Arrivati al Montecarlo del 1987, vi aspettavate di essere subito così competitivi rispetto a tutti gli avversari?
“Sapevamo di non aver fatto troppi chilometri durante i test, sia su terra che su asfalto, e avevamo anche qualche problema di affidabilità, come poi avvenne in gara a Saby. Gli altri, soprattutto all’inizio, non erano così lontani, soprattutto ripenso alla vittoria della Mazda in Svezia. Sicuramente avevamo lavorato tanto”.

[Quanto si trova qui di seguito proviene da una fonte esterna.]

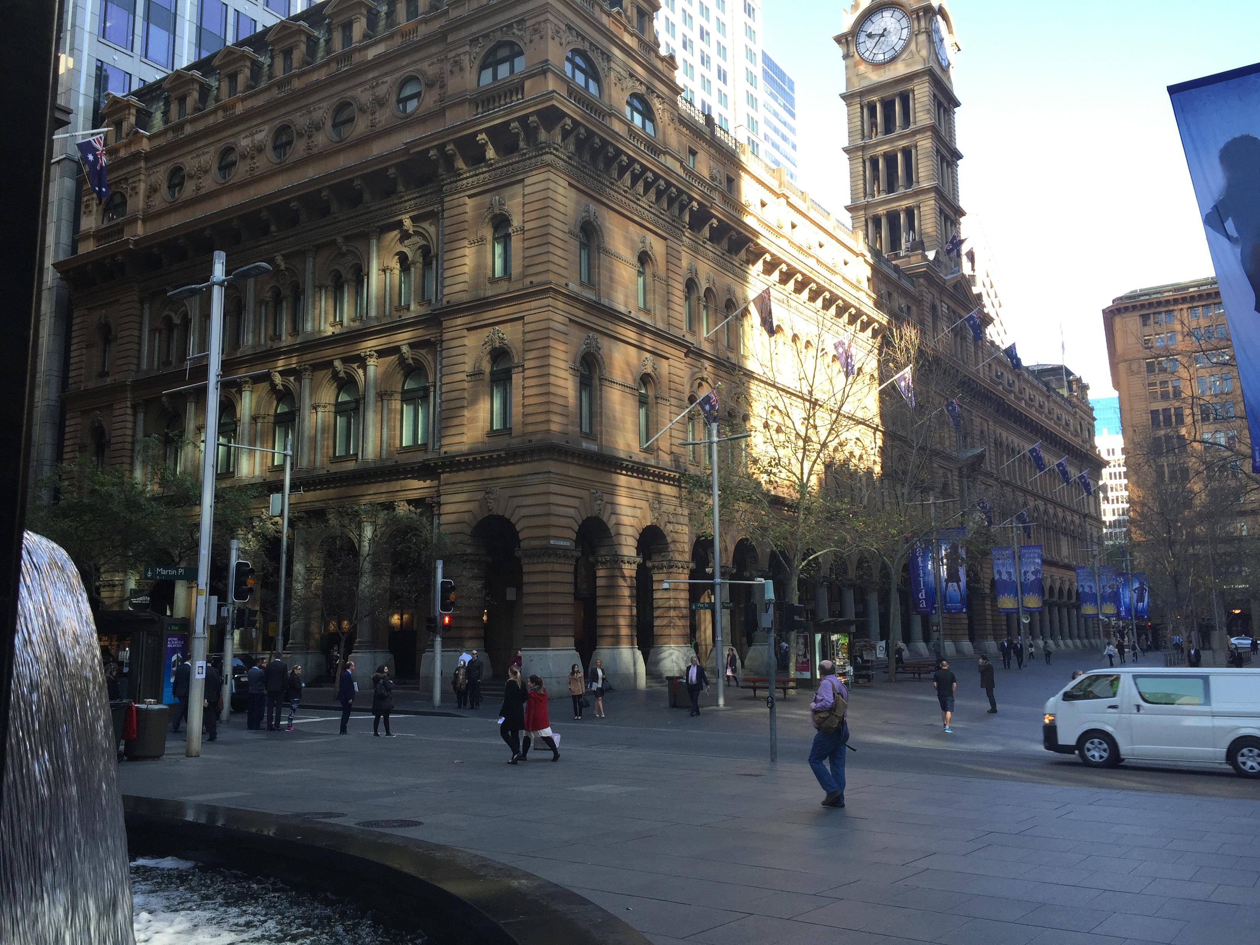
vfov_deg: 48.2
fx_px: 1056
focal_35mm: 29
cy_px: 472
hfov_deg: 61.7
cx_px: 630
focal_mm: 4.15
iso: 32
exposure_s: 1/182
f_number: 2.2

Come è stato gestito, all’interno del team, l’episodio di Kankkunen che ti ha coinvolto?
“Dopo il problema avuto da Saby, Fiorio ci disse di rallentare, anche perché il vantaggio che io e Juha avevamo sul terzo era importante. Dopo che un tuo compagno con la stessa macchina ha un problema tecnico è ovvio che diventi più complicato correre. Inoltre la prova sul Turini per Fiorio diventò decisiva, perché chi l’avrebbe vinta tra me e “KKK” poi sarebbe stato il vincitore del rally. Questa cosa non mi trovava molto d’accordo, anche se poi io vinsi la speciale. Nonostante questo, Juha successivamente non rallentò il ritmo e mi sorpassò ancora in classifica. Poi arrivò il famoso gesto, che venne soprattutto messo in atto dal suo navigatore, con lui fermo a pochi metri dal traguardo per dimostrare che il rally me lo aveva come regalato. Io ci rimasi male e per diverso tempo non ci parlammo, fino a quando dopo pochi mesi arrivò il chiarimento tra di noi. Ora siamo grandi amici”.

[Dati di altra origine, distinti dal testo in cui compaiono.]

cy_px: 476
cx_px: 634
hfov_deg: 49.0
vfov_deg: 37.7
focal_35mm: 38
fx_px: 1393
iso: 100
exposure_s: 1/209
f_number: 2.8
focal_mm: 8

Chilometro dopo chilometro, sentivi la pressione per la possibile vittoria del Montecarlo?
“Come dicevo prima, quando un tuo compagno si ritira per un guasto tecnico corri sempre con grande attenzione. Al Montecarlo, che è sicuramente il rally più prestigioso, sono andato sempre forte. Nel 1986 ho perso la possibilità di giocarmi la vittoria per un problema elettrico e poi nel tentativo di recuperare sono andato a sbattere. Era bello sapere che un altro pilota italiano si poteva giocare la vittoria dopo Munari e di questo ne ero consapevole. Anche quando Liatti vinse con la Subaru lo chiamai per congratularmi. Tornando alla gara, ero veloce e un Montecarlo innevato per me era fantastico, perché in quelle condizioni ero più simile ad un pilota scandinavo ed ero anche più forte rispetto all’asfalto asciutto”.

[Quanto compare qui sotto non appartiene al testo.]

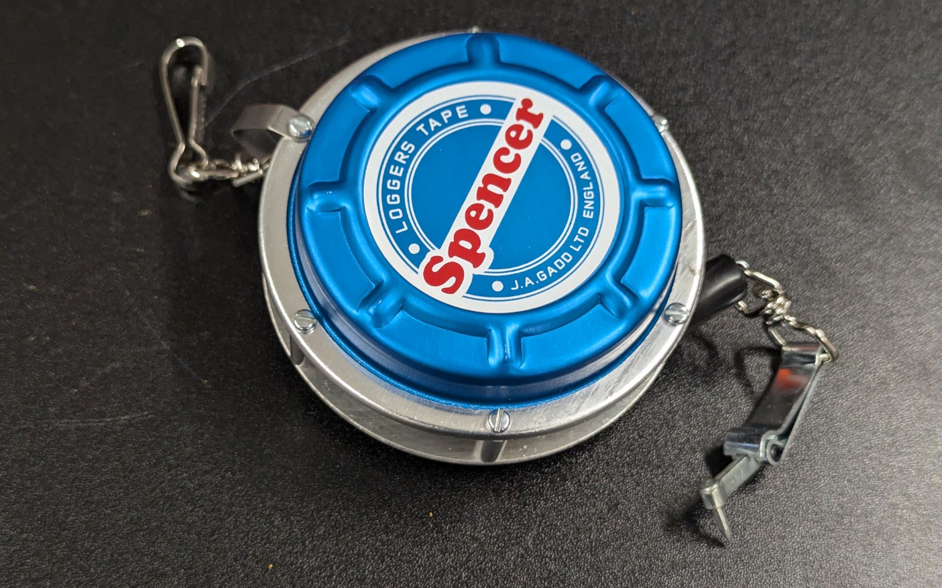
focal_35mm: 52
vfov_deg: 24.9
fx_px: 1335
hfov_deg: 38.9
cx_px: 468
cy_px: 314
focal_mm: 6.81
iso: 542
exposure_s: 1/298
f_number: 1.85
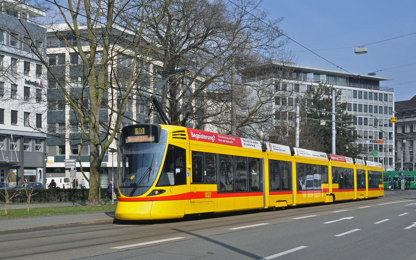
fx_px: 618
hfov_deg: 37.2
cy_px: 120
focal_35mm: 55
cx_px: 210
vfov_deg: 23.7
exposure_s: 1/400
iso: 250
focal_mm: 35
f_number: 10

Quanto è stato speciale vincere quel Montecarlo, esattamente un anno dopo la vittoria di Toivonen e Cresto, e come un pilota riesce a dimenticare tragedie come quelle del Corsica 1985 e 1986?
“Un pilota quando sale in macchina deve dimenticare quello che ha visto oppure vissuto, se non riesce a farlo forse è il momento di andare a giocare a golf. Un pilota deve avere paura, perché soltanto così lavori sulla tua guida e sulla tua sicurezza senza andare oltre il limite. Tieni conto che Attilio, Henri e Sergio erano miei amici e io sono stato il primo ad arrivare subito dopo l’incidente di Toivonen, nel Corsica del 1986. Anche per questo, siccome per contratto correvamo sette-otto gare a testa (tra Biasion, Kankkunen e Saby, ndr) nel 1987 sono voluto andare assolutamente al Corsica. Vincere è stato indubbiamente speciale anche per il ricordo di quello che era successo l’anno prima”.

Hai mai avuto del rammarico per quel 1987 così sfortunato, con diversi inconvenienti tecnici che se non ci fossero stati ti avrebbero permesso di vincere il titolo?
“Sicuramente in quel campionato ci sono stati degli episodi tecnici sfortunati, come ti avevo detto prima per contratto avevamo sette-otto rally durante il campionato. A me interessava essere il pilota più veloce e in quella stagione lo sono stato, vincendo più gare di tutti”.

Una curiosità legata ai pneumatici: nel 1988 siete passati da Pirelli a Michelin, avete trovato qualcosa in più con le gomme francesi?
“Guarda, quando si arriva a certi livelli di competitività il materiale che ti viene offerto è sempre di qualità. Il passaggio da Pirelli a Michelin fu soltanto commerciale, perché venne fatto un accordo per montare le Michelin sulle macchine di serie”.

Il Montecarlo 2022 è alle porte, cosa ne pensi del nuovo regolamento tecnico?
“Ritengo i rally la categoria che aiuta maggiormente le innovazioni che poi si vedono in strada. L’era ibrida è sicuramente affascinante e nella fase embrionale dello sviluppo. Queste macchine sono veloci e sarà sicuramente un Rally di Montecarlo interessante”.